Please decide whether each statement below agrees with the abstract on mutant prion proteins, answering yes or no and quoting the words of the abstract that decide it. 1. The mutant prion proteins were studied in neuroblastoma cells. 2. Only PrP Q212P assembled into aggresomes under proteasomal inhibition. 3. PrP V203I is associated with Gerstmann-Straussler-Scheinker syndrome.
Excerpt to read Start Marker
Aggresome formation by mutant prion proteins: The unfolding role of proteasomes in familial prion disorders

Although familial prion disorders are a direct consequence of mutations in the prion protein gene, the underlying mechanisms leading to neurodegeneration remain unclear. Potential pathogenic mechanisms include abnormal cellular metabolism of the mutant prion protein (PrPM), or destabilization of PrPM structure inducing a change in its conformation to the pathogenic PrP-scrapie (PrPSc) form. To further clarify these mechanisms, we investigated the biogenesis of mutant PrP V203I and E211Q associated with Creutzfeldt-Jakob disease, and PrP Q212P associated with Gerstmann-Straussler-Scheinker syndrome in neuroblastoma cells. We report that all three PrPM forms accumulate similarly in the cytosol in response to proteasomal inhibition, and finally assemble as classical aggresomes. Since the three PrPM forms tested in this report are distinct, we propose that sequestration of misfolded PrPM into aggresomes is likely a general response of the cellular quality control that is not specific to a particular mutation in PrP. Moreover, since PrP has the remarkable ability to refold into PrPSc that can subsequently replicate, PrPM sequestered in aggresomes may cause neurotoxicity by both direct and indirect pathways; directly through PrPSc aggregates, and indirectly by depleting normal PrP, through induction of a cellular stress response, or by other undefined pathways. On the other hand, sequestered PrPM may be relatively inert, and cellular toxicity may be mediated by early intermediates in aggresome formation. Taken together, these observations demonstrate the role of proteasomes in the pathogenesis of familial prion disorders, and argue for further explanation of its mechanistic details.
Excerpt to read End Marker
Data shown Start Marker
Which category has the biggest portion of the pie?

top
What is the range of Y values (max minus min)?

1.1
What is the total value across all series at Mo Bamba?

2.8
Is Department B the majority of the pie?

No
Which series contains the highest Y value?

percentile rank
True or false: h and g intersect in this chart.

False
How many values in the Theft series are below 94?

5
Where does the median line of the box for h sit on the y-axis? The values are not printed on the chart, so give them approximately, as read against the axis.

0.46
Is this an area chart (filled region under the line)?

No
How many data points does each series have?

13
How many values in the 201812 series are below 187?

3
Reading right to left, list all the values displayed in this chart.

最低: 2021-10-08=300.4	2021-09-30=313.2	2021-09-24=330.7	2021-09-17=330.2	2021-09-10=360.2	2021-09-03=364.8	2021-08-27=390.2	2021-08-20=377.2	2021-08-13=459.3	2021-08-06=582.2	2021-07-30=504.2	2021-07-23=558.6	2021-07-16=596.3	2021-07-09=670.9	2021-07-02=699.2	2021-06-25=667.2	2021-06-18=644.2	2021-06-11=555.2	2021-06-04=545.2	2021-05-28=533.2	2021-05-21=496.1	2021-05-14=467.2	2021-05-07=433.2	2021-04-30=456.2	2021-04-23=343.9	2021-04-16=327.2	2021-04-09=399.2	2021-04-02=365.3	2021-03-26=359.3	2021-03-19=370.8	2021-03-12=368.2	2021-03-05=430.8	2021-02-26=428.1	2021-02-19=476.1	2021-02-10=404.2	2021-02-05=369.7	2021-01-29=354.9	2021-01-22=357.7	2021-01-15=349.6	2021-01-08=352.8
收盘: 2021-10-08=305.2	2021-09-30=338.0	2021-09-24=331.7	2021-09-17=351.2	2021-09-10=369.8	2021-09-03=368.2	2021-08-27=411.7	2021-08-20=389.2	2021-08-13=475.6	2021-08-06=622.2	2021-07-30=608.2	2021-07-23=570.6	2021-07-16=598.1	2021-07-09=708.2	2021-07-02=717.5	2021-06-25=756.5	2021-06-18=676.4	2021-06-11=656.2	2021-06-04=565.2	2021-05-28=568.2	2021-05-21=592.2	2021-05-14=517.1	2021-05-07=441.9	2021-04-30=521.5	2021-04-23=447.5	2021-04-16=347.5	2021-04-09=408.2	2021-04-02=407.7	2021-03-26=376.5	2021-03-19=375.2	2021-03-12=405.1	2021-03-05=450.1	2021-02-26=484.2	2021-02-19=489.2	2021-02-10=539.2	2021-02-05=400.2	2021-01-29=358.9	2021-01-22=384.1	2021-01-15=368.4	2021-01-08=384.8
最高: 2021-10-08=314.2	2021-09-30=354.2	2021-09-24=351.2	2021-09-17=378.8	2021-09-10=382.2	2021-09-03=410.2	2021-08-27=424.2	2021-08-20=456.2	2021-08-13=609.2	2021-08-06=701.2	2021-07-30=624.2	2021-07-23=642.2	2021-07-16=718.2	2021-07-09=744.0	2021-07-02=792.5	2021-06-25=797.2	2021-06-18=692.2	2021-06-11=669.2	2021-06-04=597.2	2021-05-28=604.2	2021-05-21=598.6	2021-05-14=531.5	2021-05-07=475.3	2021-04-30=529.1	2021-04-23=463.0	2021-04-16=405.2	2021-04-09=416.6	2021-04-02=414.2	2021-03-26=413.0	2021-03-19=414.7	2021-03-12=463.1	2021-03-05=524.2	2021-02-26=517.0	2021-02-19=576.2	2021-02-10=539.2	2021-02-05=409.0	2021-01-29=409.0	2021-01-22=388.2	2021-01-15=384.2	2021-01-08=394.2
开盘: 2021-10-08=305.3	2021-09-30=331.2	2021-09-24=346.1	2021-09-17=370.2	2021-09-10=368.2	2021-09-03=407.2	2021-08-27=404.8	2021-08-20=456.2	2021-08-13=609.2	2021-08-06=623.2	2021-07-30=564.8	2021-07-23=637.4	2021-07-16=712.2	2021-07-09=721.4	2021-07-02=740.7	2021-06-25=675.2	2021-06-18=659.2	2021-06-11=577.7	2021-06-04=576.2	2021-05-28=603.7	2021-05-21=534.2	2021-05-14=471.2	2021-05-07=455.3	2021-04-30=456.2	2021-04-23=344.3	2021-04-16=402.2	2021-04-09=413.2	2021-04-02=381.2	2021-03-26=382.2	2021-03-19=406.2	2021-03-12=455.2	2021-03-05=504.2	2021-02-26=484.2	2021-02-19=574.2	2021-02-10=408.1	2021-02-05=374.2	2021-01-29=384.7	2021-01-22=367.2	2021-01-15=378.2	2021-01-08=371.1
Data shown End Marker
◆ Exercise output ◆
1. Yes: "in neuroblastoma cells"
2. No: "all three PrPM forms accumulate similarly in the cytosol in response to proteasomal inhibition, and finally assemble as classical aggresomes"
3. No: "mutant PrP V203I and E211Q associated with Creutzfeldt-Jakob disease"